- Opening Delimiter -

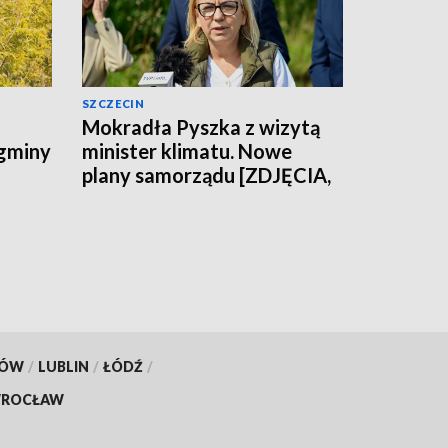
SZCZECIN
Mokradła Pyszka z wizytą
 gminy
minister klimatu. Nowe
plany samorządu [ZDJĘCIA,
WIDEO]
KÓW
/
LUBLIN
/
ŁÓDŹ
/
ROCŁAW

- Closing Delimiter -

**WHAT TO PRODUCE**
Hand back the data exactly as it appears, with all pictures cut.

**RESPONSE BELOW**
SZCZECIN
Mokradła Pyszka z wizytą
 gminy
minister klimatu. Nowe
plany samorządu [ZDJĘCIA,
WIDEO]
KÓW
/
LUBLIN
/
ŁÓDŹ
/
ROCŁAW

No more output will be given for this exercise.